◆ Reading passage:
Tuesday, December 28, 2004
None of this was of concern to Duke president Richard Brodhead. He found the decision to host the pro-terror organization to be "an easy one" given "the importance of the principle free expression." It is true that after the PSM's statements and deeds were spelled out in detail for Brodhead, he modified his position. Now the "deepest" reason for hosting the conference was no longer free speech, but "the principle of education through dialogue."
The dialogue, as Adler and Langer show, was a one-sided and darkly anti-Semitic affair. Keynote speaker Mazin Qumsiyeh (a Yale professor of genetics) presented a short history of the virulent Zionist "disease." Israel was pronounced "racist" and a greater abuser of human rights than South Africa in the days of apartheid. One speaker defended the terrorist acivities of Hamas. At a workshop, Huweida Arraf of the International Solidarity Movement (ISM) urged students to join her group, which she acknowledged cooperates with Hamas and Islamic Jihad, and offered them tips on how to enter Israel surreptitiously. Thus, in the name of dialogue, did Duke University assist in the recruitment of accomplices to terrorism.

◆ Assigned task A:
In the passage on the Duke conference:
(i) What did Richard Brodhead first call the decision to host the organization?
(ii) What did he later name as the "deepest" reason for hosting the conference?
(iii) At which university did keynote speaker Mazin Qumsiyeh teach, and in what field?
◆ Assigned task B:
Reproduce the part of the passage on the Duke conference starting with "The dialogue, as" and going on through "accomplices to terrorism.".

◆ Entries taken from a collection:

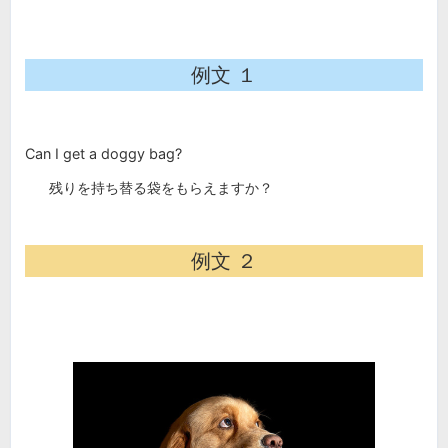
例文 １
Can I get a doggy bag?
残りを持ち替る袋をもらえますか？
例文 ２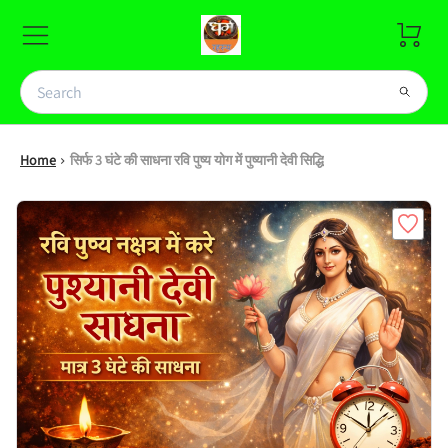
Home
सिर्फ 3 घंटे की साधना रवि पुष्य योग में पुष्यानी देवी सिद्धि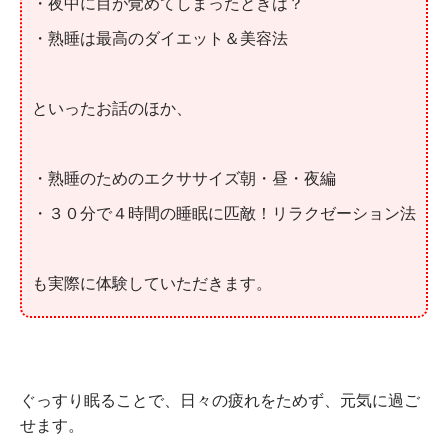
・夜中に目が覚めてしまったときは？
・熟睡は最高のダイエット＆美容法
といったお話のほか、
・熟睡のためのエクササイズ朝・昼・夜編
・３０分で４時間の睡眠に匹敵！リラクゼーション法
も実際に体験していただきます。
ぐっすり眠ることで、日々の疲れをためず、元気に過ご
せます。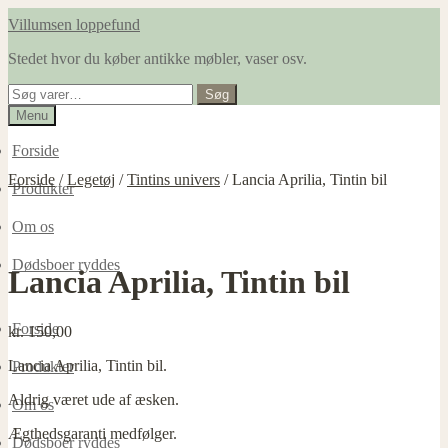
Spring
Spring
Villumsen loppefund
til
til
Stedet hvor du køber antikke møbler, vaser osv.
navigation
indhold
Søg
Søg
efter:
Menu
Forside
Forside
/
Legetøj
/
Tintins univers
/
Lancia Aprilia, Tintin bil
Produkter
Om os
Dødsboer ryddes
Lancia Aprilia, Tintin bil
Forside
kr.
150,00
Lancia Aprilia, Tintin bil.
Produkter
Aldrig været ude af æsken.
Om os
Ægthedsgaranti medfølger.
Dødsboer ryddes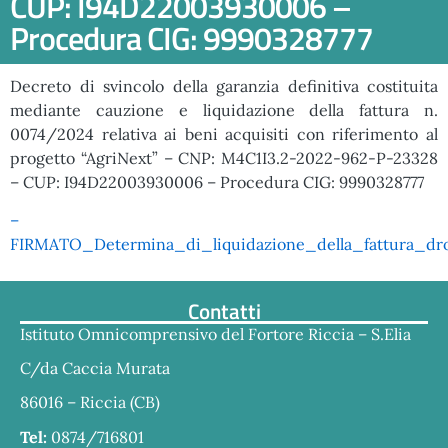
CUP: I94D22003930006 –
Procedura CIG: 9990328777
Decreto di svincolo della garanzia definitiva costituita
mediante cauzione e liquidazione della fattura n.
0074/2024 relativa ai beni acquisiti con riferimento al
progetto “AgriNext” – CNP: M4C1I3.2-2022-962-P-23328
– CUP: I94D22003930006 – Procedura CIG: 9990328777
–
FIRMATO_Determina_di_liquidazione_della_fattura_dro
Contatti
Istituto Omnicomprensivo del Fortore Riccia – S.Elia
C/da Caccia Murata
86016 – Riccia (CB)
Tel:
0874/716801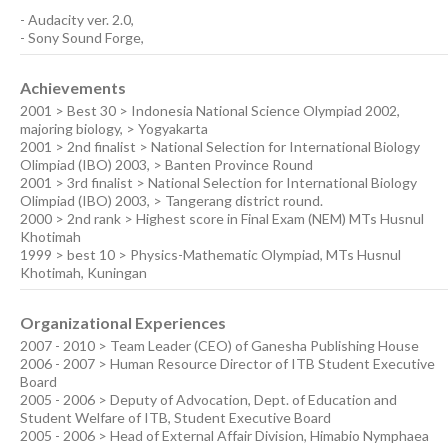
-
Audacity ver. 2.0
,
-
Sony Sound Forge
,
Achievements
2001 > Best 30 > Indonesia National Science Olympiad 2002,
majoring biology, > Yogyakarta
2001 > 2nd finalist > National Selection for International Biology
Olimpiad (IBO) 2003, > Banten Province Round
2001 > 3rd finalist > National Selection for International Biology
Olimpiad (IBO) 2003, > Tangerang district round.
2000 > 2nd rank > Highest score in Final Exam (NEM) MTs Husnul
Khotimah
1999 > best 10 > Physics-Mathematic Olympiad, MTs Husnul
Khotimah, Kuningan
Organizational Experiences
2007 - 2010 > Team Leader (CEO) of Ganesha Publishing House
2006 - 2007 > Human Resource Director of ITB Student Executive
Board
2005 - 2006 > Deputy of Advocation, Dept. of Education and
Student Welfare of ITB, Student Executive Board
2005 - 2006 > Head of External Affair Division, Himabio Nymphaea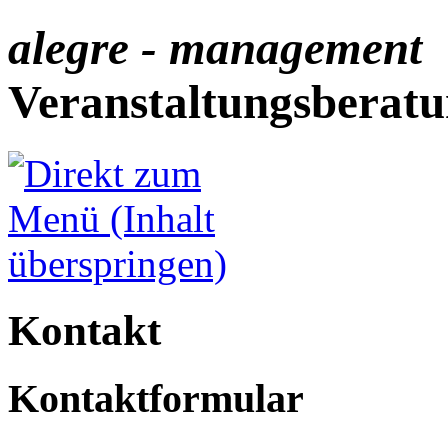
alegre - management
Veranstaltungsberat
Kontakt
Kontaktformular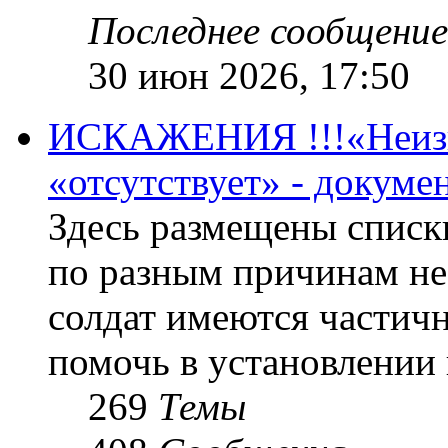
Последнее сообщение
30 июн 2026, 17:50
ИСКАЖЕНИЯ !!!«Неизве
«отсутствует» - докум
Здесь размещены списк
по разным причинам не
солдат имеются частичн
помочь в установлении
269
Темы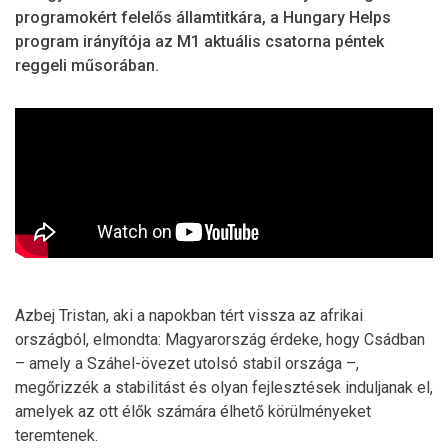
programokért felelős államtitkára, a Hungary Helps
program irányítója az M1 aktuális csatorna péntek
reggeli műsorában.
Azbej Tristan, aki a napokban tért vissza az afrikai
országból, elmondta: Magyarország érdeke, hogy Csádban
– amely a Száhel-övezet utolsó stabil országa –,
megőrizzék a stabilitást és olyan fejlesztések induljanak el,
amelyek az ott élők számára élhető körülményeket
teremtenek.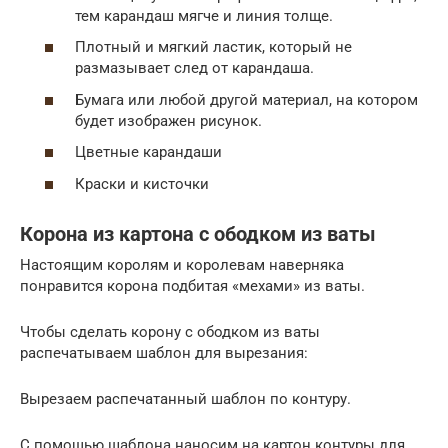
тем карандаш мягче и линия толще.
Плотный и мягкий ластик, который не
размазывает след от карандаша.
Бумага или любой другой материал, на котором
будет изображен рисунок.
Цветные карандаши
Краски и кисточки
Корона из картона с ободком из ваты
Настоящим королям и королевам наверняка
понравится корона подбитая «мехами» из ваты.
Чтобы сделать корону с ободком из ваты
распечатываем шаблон для вырезания:
Вырезаем распечатанный шаблон по контуру.
С помощью шаблона наносим на картон контуры для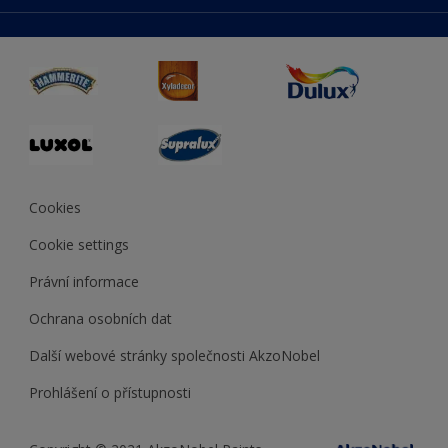
duluxmaliar.sk
Mapa stránek
Přístupnost
duluxprodejnabarev.cz
Přesnost barev
duluxpredajnafarieb.sk
Cookies
Cookie settings
Právní informace
Ochrana osobních dat
Další webové stránky společnosti AkzoNobel
Prohlášení o přístupnosti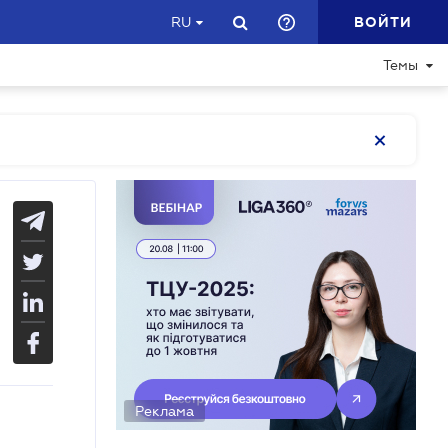
ВОЙТИ
RU
Темы
Реклама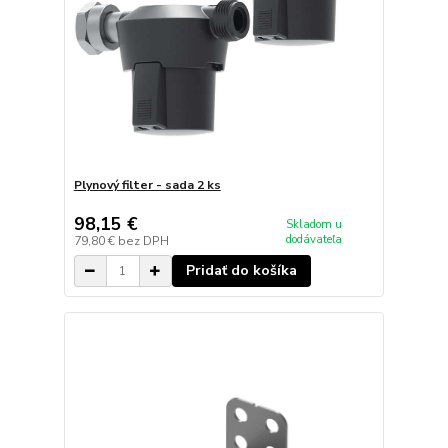
Plynový filter - sada 2 ks
98,15 €
Skladom u
dodávateľa
79,80 €
bez DPH
Pridať do košíka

◆ Problem solution A:
(i) "an easy one"
(ii) "the principle of education through dialogue"
(iii) Yale, in genetics

◆ Problem solution B:
The dialogue, as Adler and Langer show, was a one-sided and darkly anti-Semitic affair. Keynote speaker Mazin Qumsiyeh (a Yale professor of genetics) presented a short history of the virulent Zionist "disease." Israel was pronounced "racist" and a greater abuser of human rights than South Africa in the days of apartheid. One speaker defended the terrorist acivities of Hamas. At a workshop, Huweida Arraf of the International Solidarity Movement (ISM) urged students to join her group, which she acknowledged cooperates with Hamas and Islamic Jihad, and offered them tips on how to enter Israel surreptitiously. Thus, in the name of dialogue, did Duke University assist in the recruitment of accomplices to terrorism.